The Washington state House of Representatives was expected to endorse gay marriage on Wednesday in a vote that would move the state another step closer to becoming the seventh to recognize same-sex nuptials.

Floor debate was scheduled to begin in the afternoon, with supporters and opponents predicting the measure would win House passage by at least as comfortable a margin as it took to clear the Senate, on a 28-21 vote, a week ago.

Democrats, accounting for the lion's share of support for the bill, control both legislative bodies but enjoy a bigger majority in the House. Proponents were hoping to stave off any 11th-hour House floor amendments that would force the bill back to the Senate for final passage and thus slow its momentum.

Governor Christine Gregoire, a Democrat in her final year in office, set the stage for swift passage of the measure when she announced last month that she was backing the legislation.

Six other states already recognize same-sex marriage -- New York, Massachusetts, Connecticut, Vermont, New Hampshire and Iowa -- as does the District of Columbia.

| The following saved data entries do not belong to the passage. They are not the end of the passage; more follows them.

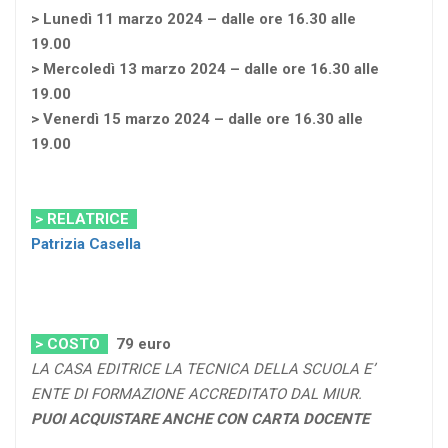
> Lunedì 11 marzo 2024 – dalle ore 16.30 alle
19.00
> Mercoledì 13 marzo 2024 – dalle ore 16.30 alle
19.00
> Venerdì 15 marzo 2024 – dalle ore 16.30 alle
19.00
> RELATRICE
Patrizia Casella
> COSTO
79
euro
LA CASA EDITRICE LA TECNICA DELLA SCUOLA E’
ENTE DI FORMAZIONE ACCREDITATO DAL MIUR.
PUOI ACQUISTARE ANCHE CON CARTA DOCENTE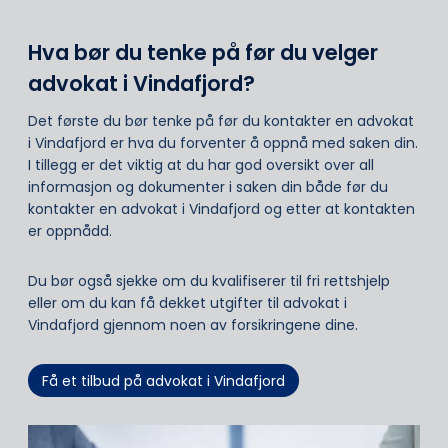
Hva bør du tenke på før du velger
advokat i Vindafjord?
Det første du bør tenke på før du kontakter en advokat
i Vindafjord er hva du forventer å oppnå med saken din.
I tillegg er det viktig at du har god oversikt over all
informasjon og dokumenter i saken din både før du
kontakter en advokat i Vindafjord og etter at kontakten
er oppnådd.
Du bør også sjekke om du kvalifiserer til fri rettshjelp
eller om du kan få dekket utgifter til advokat i
Vindafjord gjennom noen av forsikringene dine.
Få et tilbud på advokat i Vindafjord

Supporters are pushing similar statutes in Maryland and New Jersey, and a referendum to legalize gay marriage in Maine has qualified for the November ballot there.

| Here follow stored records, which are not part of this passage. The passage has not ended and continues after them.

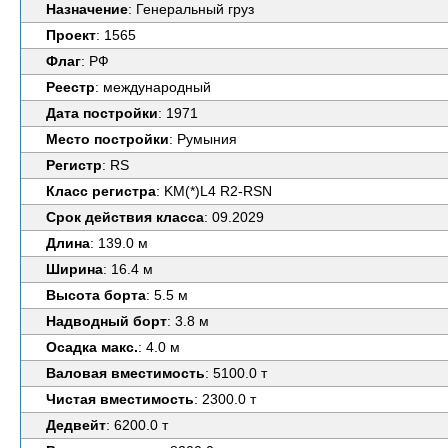
Назначение
: Генеральный груз
Проект
: 1565
Флаг
: РФ
Реестр
: международный
Дата постройки
: 1971
Место постройки
: Румыния
Регистр
: RS
Класс регистра
: KM(*)L4 R2-RSN
Срок действия класса
: 09.2029
Длина
: 139.0 м
Ширина
: 16.4 м
Высота борта
: 5.5 м
Надводный борт
: 3.8 м
Осадка макс.
: 4.0 м
Валовая вместимость
: 5100.0 т
Чистая вместимость
: 2300.0 т
Дедвейт
: 6200.0 т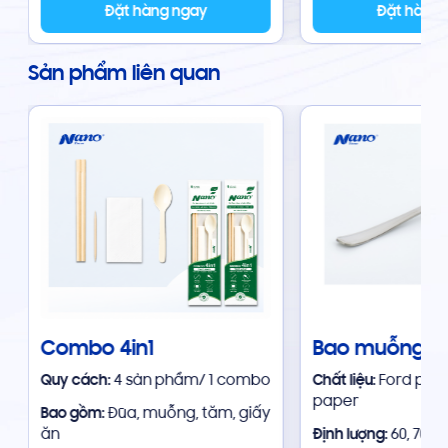
Đặt hàng ngay
Đặt hàng
Sản phẩm liên quan
Combo 4in1
Bao muỗng
Quy cách:
4 sản phẩm/ 1 combo
Chất liệu:
Ford pape
paper
Bao gồm:
Đũa, muỗng, tăm, giấy
ăn
Định lượng:
60, 70, 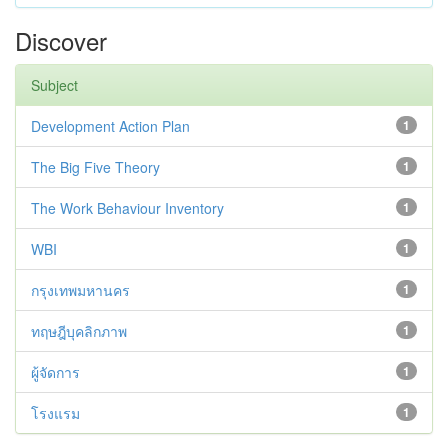
Discover
Subject
Development Action Plan
1
The Big Five Theory
1
The Work Behaviour Inventory
1
WBI
1
กรุงเทพมหานคร
1
ทฤษฎีบุคลิกภาพ
1
ผู้จัดการ
1
โรงแรม
1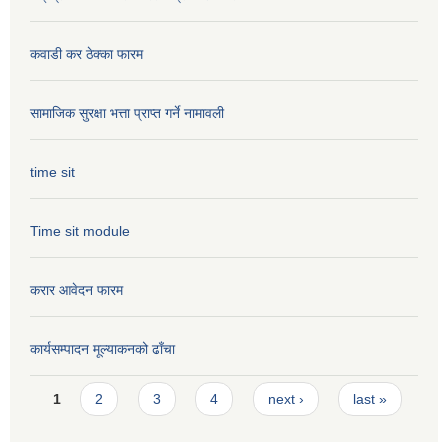
कवाडी कर ठेक्का फारम
सामाजिक सुरक्षा भत्ता प्राप्त गर्ने नामावली
time sit
Time sit module
करार आवेदन फारम
कार्यसम्पादन मूल्या‌कनको ढाँचा
Pages
1
2
3
4
next ›
last »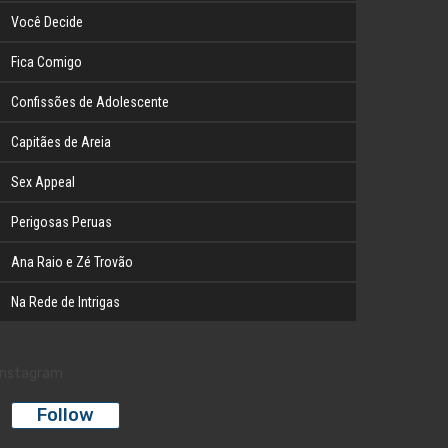
Você Decide
Fica Comigo
Confissões de Adolescente
Capitães de Areia
Sex Appeal
Perigosas Peruas
Ana Raio e Zé Trovão
Na Rede de Intrigas
Instagram
Follow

Gay rights advocates won another victory on Tuesday when a federal appeals court declared a voter-passed ban on same-sex marriages in California to be unconstitutional.

Once the Washington state bill reaches Gregoire's desk, she would have five days, not including Sunday, to sign it into law. It is a timetable that some speculated would lead to its enactment next Tuesday, Valentine's Day.

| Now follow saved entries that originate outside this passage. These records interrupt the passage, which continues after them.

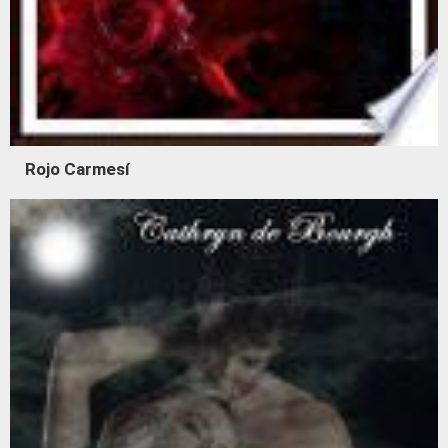
Rojo Carmesí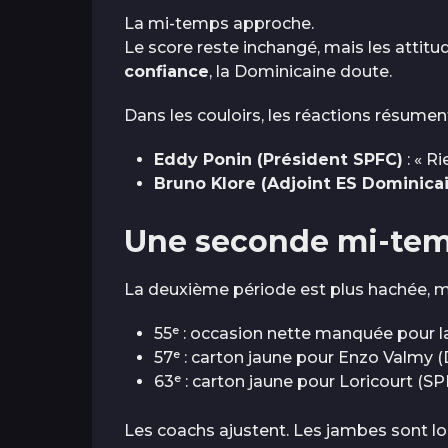
La mi-temps approche.
Le score reste inchangé, mais les attitu
confiance
, la Dominicaine doute.
Dans les couloirs, les réactions résument 
Eddy Ponin (Président SPFC)
: « Ri
Bruno Klore (Adjoint ES Dominica
Une seconde mi-tem
La deuxième période est plus hachée, mo
55ᵉ : occasion nette manquée pour la
57ᵉ : carton jaune pour Enzo Valmy (
63ᵉ : carton jaune pour Loricourt (SP
Les coachs ajustent. Les jambes sont lou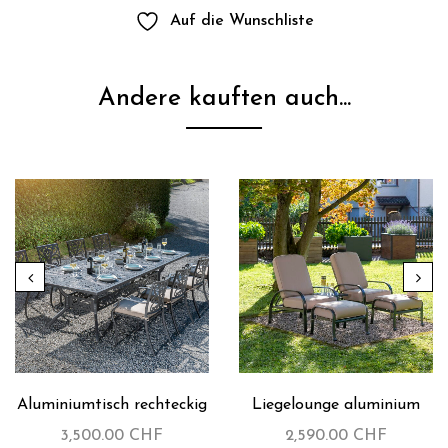
Auf die Wunschliste
Andere kauften auch...
Aluminiumtisch rechteckig
Liegelounge aluminium
3,500.00
CHF
2,590.00
CHF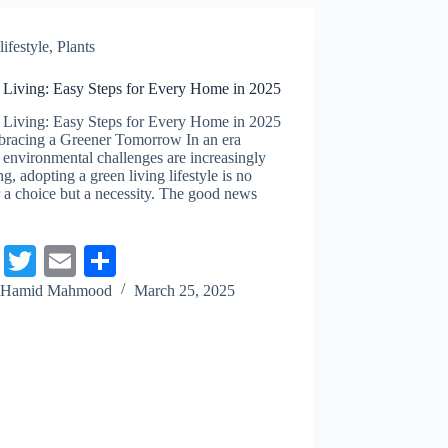
ok
r
lifestyle
,
Plants
 Living: Easy Steps for Every Home in 2025
 Living: Easy Steps for Every Home in 2025
bracing a Greener Tomorrow In an era
environmental challenges are increasingly
ng, adopting a green living lifestyle is no
 a choice but a necessity. The good news
Fa
T
E
S
ce
wi
m
ha
Hamid Mahmood
March 25, 2025
bo
tte
ail
re
ok
r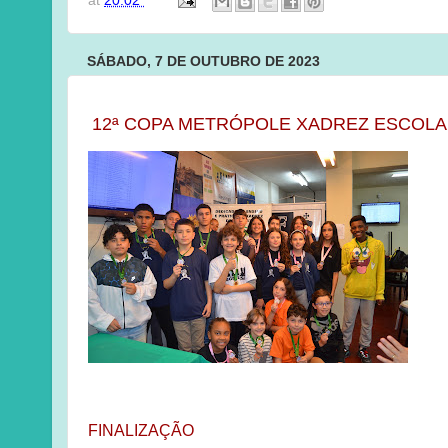
at
20:02
SÁBADO, 7 DE OUTUBRO DE 2023
12ª COPA METRÓPOLE XADREZ ESCOLAR 
FINALIZAÇÃO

Still, the measure would not take effect before June 7, three months after the conclusion of the legislative session.

In the meantime, opponents of same-sex matrimony said they would seek to overturn the legislation via one of two ballot measures -- a referendum for repeal or an initiative defining marriage as the exclusive domain of heterosexual couples.

The former would need 241,153 signatures of registered voters by July 6 to secure a place on the November ballot. The latter would need just half the number of signatures by June 6.

If a referendum qualifies for the November ballot, the gay marriage law would be suspended until the election and certification of returns, meaning December 6, before it is either repealed or goes into effect.

Under the initiative process, by contrast, gay marriages could proceed on June 7, regardless of ballot-qualification efforts. But it was unclear whether gay weddings performed in the interim would be nullified if an initiative restricting marriage to male-female unions only were to pass in November.

There is precedent in California for handling such a situation. California's Supreme Court legalized gay marriage in 2008, only for voters to approve a state constitutional amendment banning same-sex matrimony six months later.

The state's high court later upheld the gay marriage ban, known as Proposition 8, but ruled that 18,000 same-sex weddings officiated between May and November 2008, were still legal.

A federal judge later ruled Prop 8 unconstitutional, a decision upheld on Tuesday by the 9th U.S. Circuit Court of Appeals.

Legal experts said that ruling, while narrowly tailored to California, could ease the way for a successful court challenge in Washington state should voters there overturn a gay marriage statute.